*** GIVEN PASSAGE Section Begins ***
You are viewing a plain text version of this content. The canonical link for it is here.
Posted to users@spamassassin.apache.org by Alex <my...@gmail.com> on 2010/04/17 21:30:51 UTC
Re: cleanup for DNSBLs
Hi Adam,
Some time ago you posted that you were investigating the stats and
effectiveness of a few rules in your masschecks sandbox, and thought I
would see if you had made any progress, and found anything helpful?
Posted below...
Thanks,
Alex
On Mon, Nov 23, 2009 at 8:34 PM, Adam Katz <an...@khopis.com> wrote:
> Unless there are objections, I'm going to add two tests to my sandbox:
>
> RCVD_IN_NIX_SPAM, a new (to us) DNSBL populated by the same source as
> the original [N]iXhash zone, with results on intra2net that look quite
> promising: 72.98:0.12 spam:ham (PSBL has 48.69:0.36),
> http://www.intra2net.com/en/support/antispam/blacklist.php_dnsbl=RCVD_IN_NIX_SPAM.html
>
> RCVD_IN_SPAMCOP, a fix-up of SpamCop to limit it to the last external
> relay (just like every other DNSBL used by SpamAssassin).
*** GIVEN PASSAGE Section Ends ***
*** DATASET CONTENT Section Begins ***
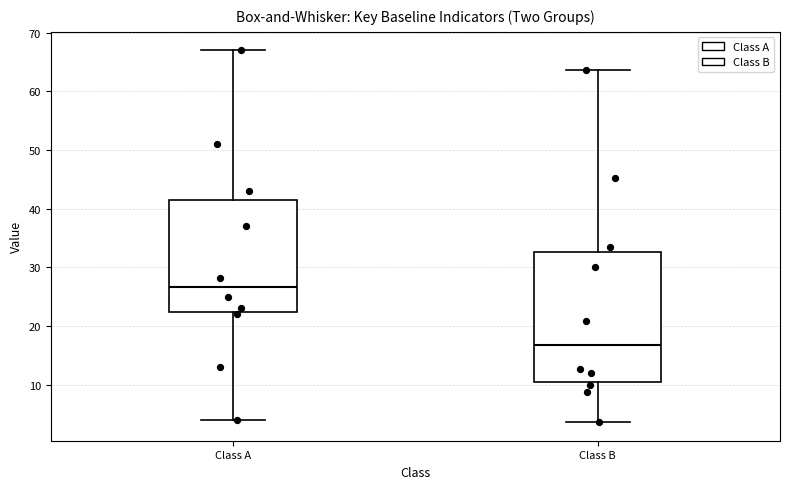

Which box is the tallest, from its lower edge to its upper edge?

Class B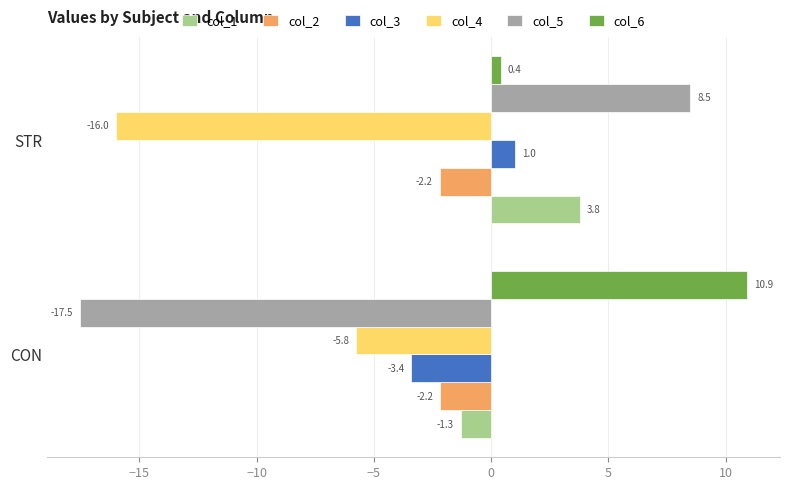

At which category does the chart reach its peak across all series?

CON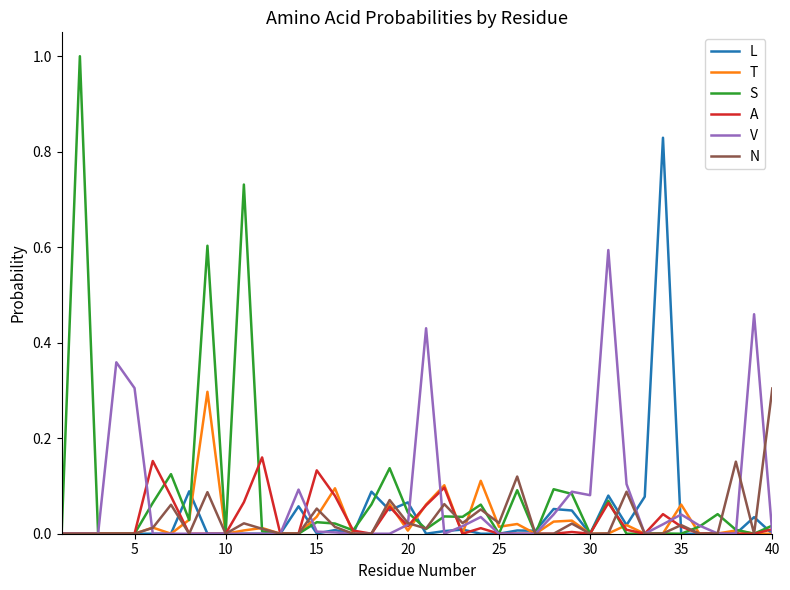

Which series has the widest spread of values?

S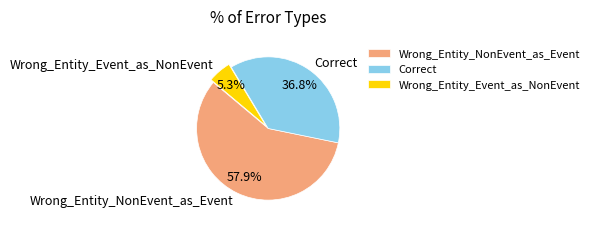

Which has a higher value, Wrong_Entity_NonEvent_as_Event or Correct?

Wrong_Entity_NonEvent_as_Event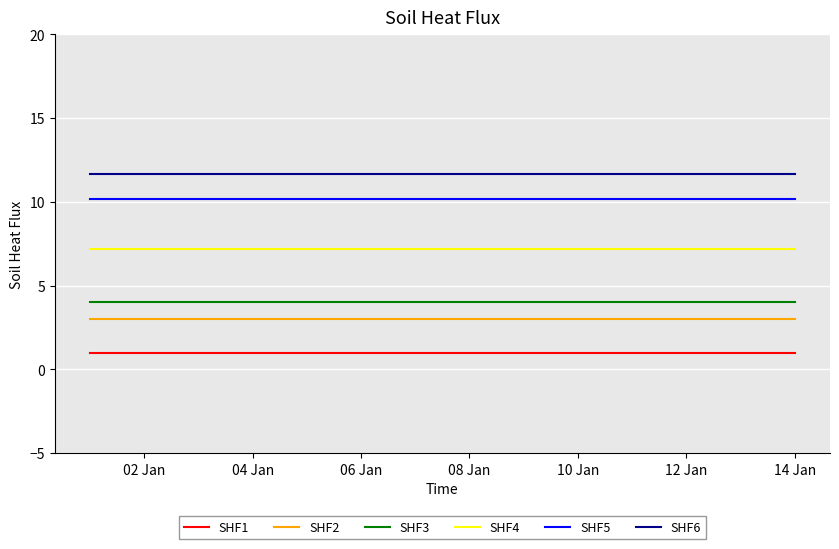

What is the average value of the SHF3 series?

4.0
*** DATASET CONTENT Section Ends ***
TO-DO ITEM A:
In the post, what spam:ham result is given for PSBL?
TO-DO ITEM B:
Print the post's text starting at "Posted to users@spamassassin.apache.org" and ending at "found anything helpful?".
The listing has no connection to the post.

TASK ANSWER A:
48.69:0.36

TASK ANSWER B:
Posted to users@spamassassin.apache.org by Alex <my...@gmail.com> on 2010/04/17 21:30:51 UTC
Re: cleanup for DNSBLs
Hi Adam,
Some time ago you posted that you were investigating the stats and
effectiveness of a few rules in your masschecks sandbox, and thought I
would see if you had made any progress, and found anything helpful?